5. When observing a dressing change by a graduate nurse on a Stage III pressure ulcer to the greater trochanter by the staff nurse, a need for further teaching is indicated after the following observation by the nurse:
- A. The new graduate nurse irrigates the pressure ulcer with 50cc of NS.
- B. The new graduate irrigates the pressure ulcer with half-strength hydrogen peroxide.
- C. The new graduate packs the wound with sterile kerlix soaked in NS.

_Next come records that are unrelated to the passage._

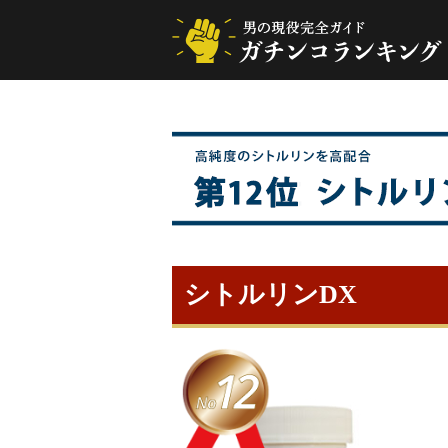
シトルリンDX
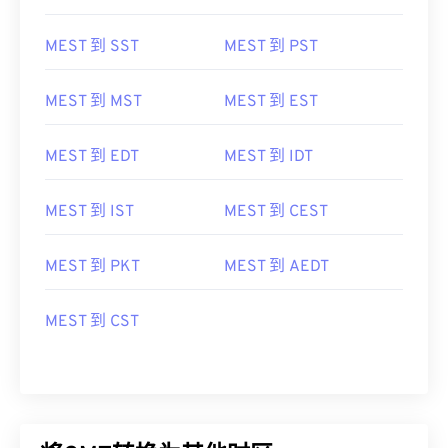
MEST 到 ChST
MEST 到 CDT
MEST 到 SST
MEST 到 PST
MEST 到 MST
MEST 到 EST
MEST 到 EDT
MEST 到 IDT
MEST 到 IST
MEST 到 CEST
MEST 到 PKT
MEST 到 AEDT
MEST 到 CST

- D. The new graduate applies a Duoderm dressing over the wound after cleansing.
Correct answer: B
Rationale: The correct answer is that the new graduate irrigates the pressure ulcer with half-strength hydrogen peroxide. Pressure ulcers should not be cleaned with substances that are cytotoxic, such as hydrogen peroxide or betadine. This can cause further damage to the wound and delay the healing process. Choice A is incorrect because irrigating the pressure ulcer with normal saline is an appropriate practice. Choice C is incorrect because packing the wound with sterile kerlix soaked in normal saline is also an appropriate step. Choice D is incorrect because applying a Duoderm dressing after cleansing is a standard procedure in wound care.